Het had hoorns, op zowel zijn hoofd als schouders. Hij droeg een zwaard en grijnsde naar ons toen hij ons zag.

"Uwe Majesteit," riep Guillion en voegde zich bij ons met een paar soldaten van zijn hoede.
Ook een paar soldaten van koning Zerwin kwamen op ons af om ons te verdedigen tegen het grote wezen wat iedereens aandacht had getrokken. Maar het was alleen gefocust op ons.

"Mijn naam is Nalysj en ik zal jullie laten zien wat de dood betekent," brulde hij met zijn demonische stem.

"Hij is een commandant. Het zal niet makkelijk zijn," zei koning Arvid en de demon stormde op ons af.
De soldaten die ons beschermden gingen het gevecht aan. Op dat moment stak Nalysj zijn hand uit en de soldaat die op hem af rende leek ineens te vertragen, alsof zijn eigen benen ineens van steen waren gemaakt. De demon sprong op hem af en hakte zijn lichaam met zijn zwaard dwars doormidden.
De twee helften van het lichaam van de soldaat vielen neer op de grond en Nalysj zijn gezicht zat onder het bloed. Met zijn lange gevorkte tong likte hij het bloed van zijn lippen.

We waren allemaal verbijsterd door de kracht van deze demon, maar het hield de strijd niet tegen.

"Val aan!" riep koning Arvid en Guillion bleef naast zijn zijde.

Koning Zerwin sprak weer in een oude taal en zijn zwaard lichtte op met Maanvuur. Daarna rende hij op hem af en ik volgde hem.

We hadden Nalysj zijn kracht snel door. Hij kon maar één persoon tegelijk vervloeken met zijn vertragingskracht.

Zerwin hakte in op de demon, maar Nalysj had een sterk pantser om. Het Maanvuur deed hem niks.
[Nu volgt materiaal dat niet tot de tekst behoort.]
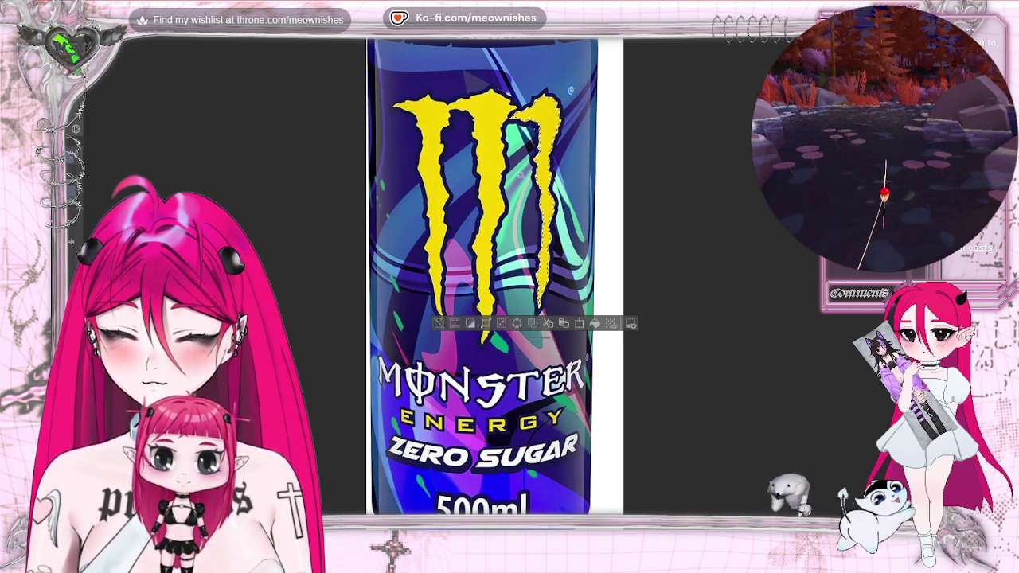
{"action": "left_click", "coordinate": [492, 169], "text": "shift"}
Hij sloeg de elfenkoning van zich af en probeerde mij erna te grijpen.
Ik dook weg en de andere soldaten trokken alweer zijn aandacht.

Helaas werden er een aantal gedood door de demon. Hij hakte hun hoofden er af en wist snel genoeg te zijn met zijn vertragingskracht.

Koning Zerwin stond op en zijn zwaard brandde nog steeds. Hij pakte het wapen en ik ging bij hem staan.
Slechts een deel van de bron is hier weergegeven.